Hasan yang terkejut bukan main langsung bereaksi. Ia melancarkan tendangan dan disusul dengan sebuah uppercut. Untuk sementara, monster itu terjatuh. Hasan memanfaatkan momen berharga tersebut dengan berlari ke arah motornya, menancapkan gas, lalu meninggalkan tempat itu secepat mungkin.
***
Beberapa menit setelah meninggalkan area tersebut, ia sampai di sebuah bangunan berlantai dua yang dikelilingi pagar beton. Ia kemudian memasuki rumah itu dan mengambil pakaian dari lemari di kamar tidurnya. Setelah itu, ia menuju ke kamar mandi untuk membersihkan diri.
***
Keesokan harinya, pemuda itu kembali ke tempat semula karena belum sempat melihat bagian dalam kuil tersebut. Kali ini, ia datang dengan persiapan. Di pinggangnya terselip sebilah samurai warisan kakeknya.Ia tiba di kuil itu, mematikan mesin motor, lalu berjalan mendekat.
Grrr… Grrr…
Monster berbulu hitam itu kembali muncul. Dengan sigap, Hasan menebas kepala monster tersebut hingga terputus. Setelah itu, ia memasuki halaman kuil yang hanya berukuran sekitar 3 x 5 meter.

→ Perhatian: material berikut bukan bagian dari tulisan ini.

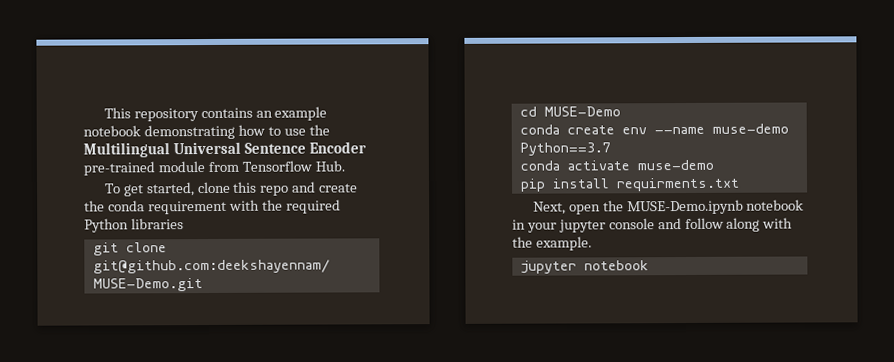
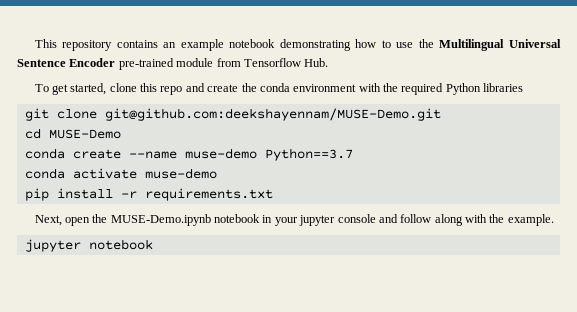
[147,200,227,215] requirement -> [293,84,357,92] environment
[621,127,647,135] env -> (121, 154) none
[615,177,740,192] requirments.txt -> [120,188,273,201] -r requirements.txt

Hasan kemudian masuk ke dalam bangunan kuil. Ukurannya tidak luas, hanya sekitar 4 x 4 meter, dengan dinding reot di setiap sisinya. Tak butuh waktu lama untuk menjelajahi seluruh bagian bangunan itu.
Awalnya, tak ada hal menarik yang ia temukan, hingga akhirnya ia melihat sebuah kotak kecil di salah satu sudut ruangan.
Didorong rasa penasaran, Hasan segera mengambil kotak tersebut dan membukanya. Ukuran kotak itu sekitar 30 x 90 cm. Isinya tidak banyak: sebilah pedang samurai berwarna biru dengan corak naga putih, sebuah benda berwarna hitam berlubang di tengah, serta sebuah batu kecil berwarna hijau.
Saat hendak menutup kotak itu, Hasan menemukan secarik kertas. Ia pun membacanya, yang berbunyi:
Wahai kawan…
Aku tahu kau dapat menemukannya…
Inilah pusakaku…
Yang diturunkan turun-temurun…
Pusaka legendaris…
King Coal
Jika kau menginginkannya, pakailah… kenakanlah…
Jika kau tak menginginkannya, hancurkanlah… buanglah…
Satukan batu giok itu dengan pasangannya, niscaya kau akan mendapatkan kekuatan…
Hasan membaca tulisan itu berulang kali.
“Apa maksudnya ini?” batinnya.
Karena rasa penasaran, ia pun memasukkan batu giok tersebut ke dalam benda hitam berlubang itu.
Sesaat kemudian, cahaya terang menyilaukan mata memenuhi ruangan. Beberapa saat berlalu, cahaya itu perlahan menghilang.
Awalnya, Hasan tidak merasakan apa-apa. Namun, ketika ia meraba tubuhnya, ada sesuatu yang terasa berbeda. Di dasar kotak itu terdapat sebuah cermin. Saat Hasan melihat pantulan dirinya, ia terkejut. Ia telah berubah menjadi seorang samurai putih.